What the driver sees and does
The app is organized around a small set of tabs, each mapping to one thing a driver needs on the road.
Mission awareness. The missions tab shows the driver's assigned work, and a mission detail screen carries the specifics of the current haul — origin, destination, waypoints, cargo, and schedule. When an owner assigns a mission, a notification row is created for the driver and appears in the in-app center; Expo push delivery is wired through the platform pipeline but currently gated off by worker configuration until rollout. Navigation aids help the driver orient toward the next waypoint; turn-by-turn routing remains the phone's own map, since Korido's job is to say where to go, not to redraw the road.
Capturing paperwork. A corridor run generates documents — customs papers, a signed delivery note, fuel receipts, vehicle and driver papers, a photo of a repair. The documents tab is deliberately simple: four guided capture choices, camera in one tap, and an optional location tag attached to the photo purely as context. Each capture is queued locally and uploaded when the network allows, and a local history lets the driver review what they have sent, with previews that work even offline. When an owner sends a document back for a fix, the request returns here as a "Documents à reprendre" prompt that deep-links to a recapture. The whole capture-to-review lifecycle is the subject of Part 5 — Documents.

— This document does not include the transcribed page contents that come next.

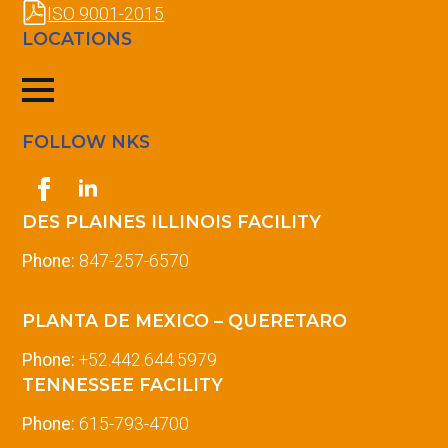
ISO 9001-2015
LOCATIONS
FOLLOW NKS
DES PLAINES ILLINOIS FACILITY
Phone:
847-257-6570
PLANTA DE MEXICO – QUERETARO
Phone:
+52.442.644.5979
TENNESSEE FACILITY
Phone:
615-793-4700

Staying notified. The app carries an in-app notification center, with system push treated as a rollout-controlled delivery channel. Notifications are grouped into categories — mission, Route Guard, fuel, documents, and system — so a driver can tell an urgent route-guard alert from a routine acknowledgement. The driver also receives directed requests — such as a system prompt to confirm a pause when a mission looks stopped — which arrive as actionable notifications that deep-link straight to the right screen. The notification mechanics, categories, and preferences are shared with the owner app and detailed in Part 6 — Fleet intelligence.
Offline-first behavior
The corridor has long stretches where a phone has no usable data, so the app is built to keep working when it is offline and to reconcile when it reconnects. Documents are the clearest example.

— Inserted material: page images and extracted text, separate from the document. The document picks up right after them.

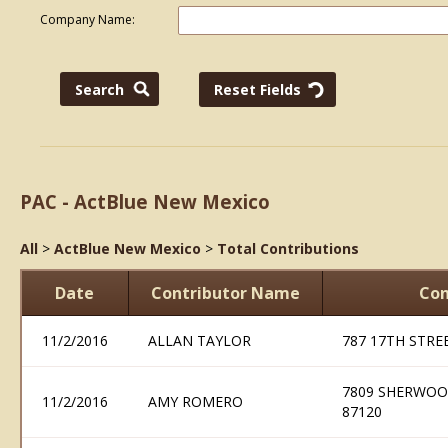
Company Name:
PAC - ActBlue New Mexico
All
>
ActBlue New Mexico
>
Total Contributions
Date
Contributor Name
Con
11/2/2016
ALLAN TAYLOR
787 17TH STRE
7809 SHERWOO
11/2/2016
AMY ROMERO
87120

Every captured photo is copied into the app's own storage before any upload, so a retry survives closing or restarting the app and the driver's history shows a preview even before the file reaches the backend. Uploads retry automatically when connectivity returns. Session credentials are held in secure device storage, and small preferences and flags are kept locally, so the app opens and shows the driver's data without waiting on the network.

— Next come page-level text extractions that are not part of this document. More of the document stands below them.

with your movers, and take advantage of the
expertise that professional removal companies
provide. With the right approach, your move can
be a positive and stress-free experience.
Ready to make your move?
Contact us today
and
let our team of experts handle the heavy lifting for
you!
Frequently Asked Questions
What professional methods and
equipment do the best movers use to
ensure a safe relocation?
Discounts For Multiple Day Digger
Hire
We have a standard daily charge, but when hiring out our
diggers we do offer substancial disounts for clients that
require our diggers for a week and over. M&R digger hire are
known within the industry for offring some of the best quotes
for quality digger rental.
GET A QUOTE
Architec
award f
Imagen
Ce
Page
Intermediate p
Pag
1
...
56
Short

The boundaries of this surface
- The phone is display-only for position. The truck's hardware tracker is the sole source of fleet position truth. The driver's phone GPS is used only for on-screen orientation and as an optional context tag on a document photo — it is never synced to the backend and never becomes what an owner or customer sees. This is not a limitation to work around; it is the design.
- Owner-only planning. The driver app does not create or edit missions and has no vehicle diary. Those are owner concerns.
- Document capture is a first pass. Photos are validated lightly for basic quality; deeper checks like blur, glare, or automatic data extraction are future intelligence, not current behavior.
- A standalone app. The driver app runs on its own native release cadence and does not share the web design system — its screens are built for the phone, not ported from the browser.
How it connects
- Part 6 — Fleet intelligence — how notification records, push eligibility, and directed requests are produced and delivered.
- The owner app — the sibling native app that shares the notification stream and its preferences.
- The fleet app — where the missions a driver sees are created and where their documents are reviewed.
- Part 5 — Documents — the full document lifecycle from capture here to owner review and the retake request back.
- Part 2 — Telemetry — why the hardware tracker, not the phone, is the source of position truth.